- **Work order**
Render this sentence from the quantum factoring page below into French: "We account for factors that are normally ignored such as noise, the need to make repeated attempts, and the spacetime layout of the computation."

- **Page extract**
*** Begin section ***
# How to factor 2048 bit RSA integers in 8 hours using 20 million noisy   qubits

**Authors:** Craig Gidney, Martin Eker{\aa}

arXiv: 1905.09749 · 2021-04-21

## TL;DR

This paper proposes a quantum computing approach that significantly reduces the resources needed to factor large RSA integers, making quantum attacks more feasible within practical timeframes.

## Contribution

It introduces a novel quantum factoring method that combines multiple techniques, drastically lowering the required qubits and time compared to previous estimates.

## Key findings

- Spacetime volume for factoring 2048-bit RSA is a hundred times less than earlier estimates.
- Uses approximately 3n + 0.002n log n logical qubits for n-bit integers.
- Requires 0.3n^3 + 0.0005n^3 log n Toffolis and 500n^2 + n^2 log n measurement depth.

## Abstract

We significantly reduce the cost of factoring integers and computing discrete logarithms in finite fields on a quantum computer by combining techniques from Shor 1994, Griffiths-Niu 1996, Zalka 2006, Fowler 2012, Eker{\aa}-H{\aa}stad 2017, Eker{\aa} 2017, Eker{\aa} 2018, Gidney-Fowler 2019, Gidney 2019. We estimate the approximate cost of our construction using plausible physical assumptions for large-scale superconducting qubit platforms: a planar grid of qubits with nearest-neighbor connectivity, a characteristic physical gate error rate of $10^{-3}$, a surface code cycle time of 1 microsecond, and a reaction time of 10 microseconds. We account for factors that are normally ignored such as noise, the need to make repeated attempts, and the spacetime layout of the computation. When factoring 2048 bit RSA integers, our construction's spacetime volume is a hundredfold less than comparable estimates from earlier works (Van Meter et al. 2009, Jones et al. 2010, Fowler et al. 2012, Gheorghiu et al. 2019). In the abstract circuit model (which ignores overheads from distillation, routing, and error correction) our construction uses $3 n + 0.002 n \lg n$ logical qubits, $0.3 n^3 + 0.0005 n^3 \lg n$ Toffolis, and $500 n^2 + n^2 \lg n$ measurement depth to factor $n$-bit RSA integers. We quantify the cryptographic implications of our work, both for RSA and for schemes based on the DLP in finite fields.

---
Source: https://tomesphere.com/paper/1905.09749
*** End section ***
Stored data entries
*** Begin section ***
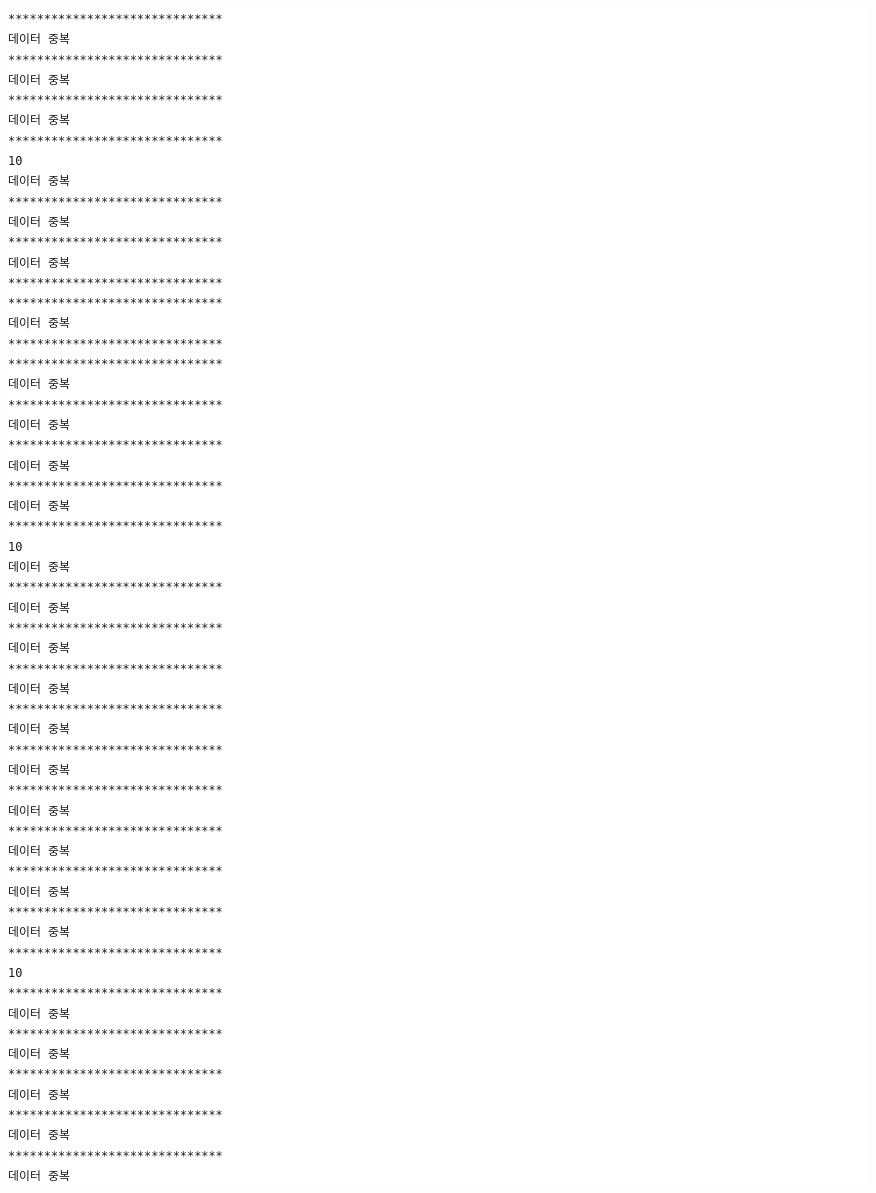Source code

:     ******************************
    데이터 중복
    ******************************
    데이터 중복
    ******************************
    데이터 중복
    ******************************
    10
    데이터 중복
    ******************************
    데이터 중복
    ******************************
    데이터 중복
    ******************************
    ******************************
    데이터 중복
    ******************************
    ******************************
    데이터 중복
    ******************************
    데이터 중복
    ******************************
    데이터 중복
    ******************************
    데이터 중복
    ******************************
    10
    데이터 중복
    ******************************
    데이터 중복
    ******************************
    데이터 중복
    ******************************
    데이터 중복
    ******************************
    데이터 중복
    ******************************
    데이터 중복
    ******************************
    데이터 중복
    ******************************
    데이터 중복
    ******************************
    데이터 중복
    ******************************
    데이터 중복
    ******************************
    10
    ******************************
    데이터 중복
    ******************************
    데이터 중복
    ******************************
    데이터 중복
    ******************************
    데이터 중복
    ******************************
    데이터 중복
*** End section ***
- **Written solution**
Nous tenons compte de facteurs qui sont normalement ignorés, tels que le bruit, la nécessité d'effectuer des tentatives répétées et l'agencement spatio-temporel du calcul.